First off, are you familiar with Warren Buffet? Warren is the most successful investor of the 20th century and was ranked the third wealthiest person in 2015.
The idea of the Not To Do list came from a discussion that Warren Buffet had with his pilot one day (yes Warren Buffet has his own pilot), let’s call the pilot Benson.
Warren asked Benson to write down 25 goals he wants to accomplish in his career. Benson came back with a list of 25 career goals.
Warren then asked him to circle the top 5 items that were the most important of the list.
The next question to Benson was “Now how are you going to go about achieving this list of goals?”
Benson’s response: “Well, I’d primarily do the five goals on my first list, then the 20 other goals would be secondary. I’d get to them if I had time.”

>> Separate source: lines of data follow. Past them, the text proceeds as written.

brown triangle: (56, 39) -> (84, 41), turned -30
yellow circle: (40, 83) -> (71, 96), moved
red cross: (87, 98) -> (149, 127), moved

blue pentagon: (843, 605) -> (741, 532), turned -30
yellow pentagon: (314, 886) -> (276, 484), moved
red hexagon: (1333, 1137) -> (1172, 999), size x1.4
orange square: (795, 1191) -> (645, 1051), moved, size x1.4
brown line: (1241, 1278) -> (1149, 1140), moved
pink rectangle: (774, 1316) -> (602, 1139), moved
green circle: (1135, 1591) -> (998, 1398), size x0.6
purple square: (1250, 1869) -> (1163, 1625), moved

Warren Buffett said, “No. You’ve got it all wrong.”
You can just read the article if you like, but basically, the spoiler is to make two lists.

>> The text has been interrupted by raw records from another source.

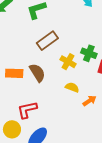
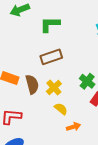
yellow cross: (68, 62) -> (54, 88), moved

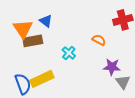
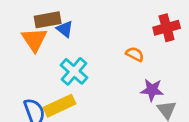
brown rectangle: (33, 41) -> (48, 20), moved
cyan cross: (69, 53) -> (74, 71), moved, size x1.5

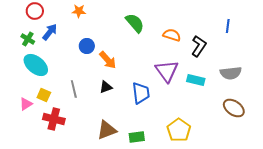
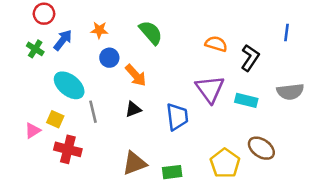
orange star: (79, 11) -> (99, 30), moved
green semicircle: (135, 23) -> (151, 33), moved
cyan ellipse: (36, 65) -> (69, 85), moved
brown ellipse: (234, 108) -> (261, 148), moved

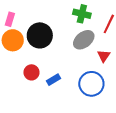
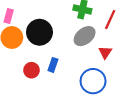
blue rectangle: (53, 80) -> (53, 65), moved, turned -40

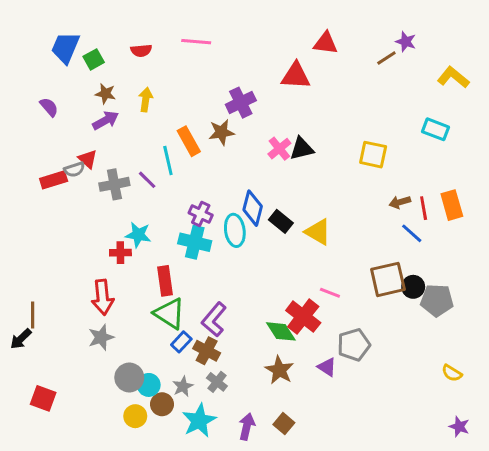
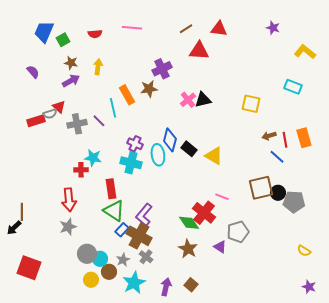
brown line: (386, 58) -> (186, 29), moved
brown cross: (207, 351) -> (139, 236), size x1.4
red square: (43, 398) -> (29, 268), size x1.4

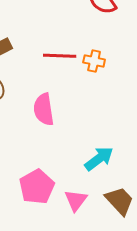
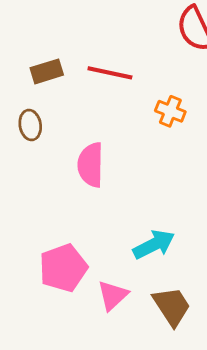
red line: (60, 56) -> (110, 73), moved

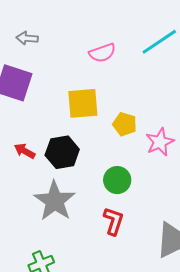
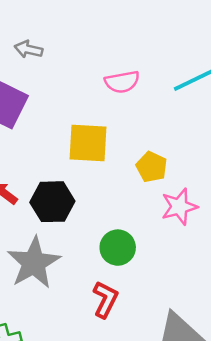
yellow pentagon: (125, 124) -> (152, 167), moved

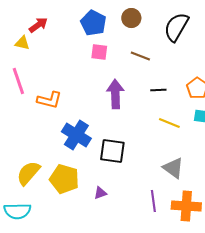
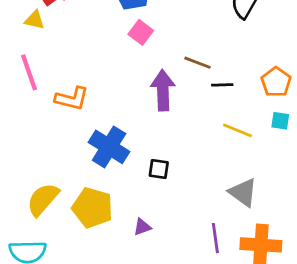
pink square: (99, 52) -> (141, 32), turned 30
brown line: (140, 56) -> (197, 63), moved
black square: (112, 151) -> (159, 169), size x0.6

A To Do list of the top 5 items, and a NOT To Do list of the remaining 20.
The main threats to achieving your top 5 goals, are the following 5 goals.
Only once you have completed all 5 items on your To Do list, can you begin on the next 5 (no more) items.
Daily NOT To Do list
The above scenario talked about having a list for career goals.
The same method can (and probably should) be used for daily tasks as well.
Things you might put on your Daily NOT To Do list might be:
- Do Not check emails before 10am and after 4pm
- Do Not answer ‘No Caller ID’ phone calls
- Do Not skip lunch break
- Do Not do that thing that can wait until next week (even if it excites you more), so you can get this weeks priorities done first.
- Do Not waste your time doing tasks that fit into other workmates job descriptions.
I’m sure you can think of your own to add, and when you do, print it off, laminate it if you can, and blue-tack it to your desk, or bookshelf, or computer screen (if that’s your thing).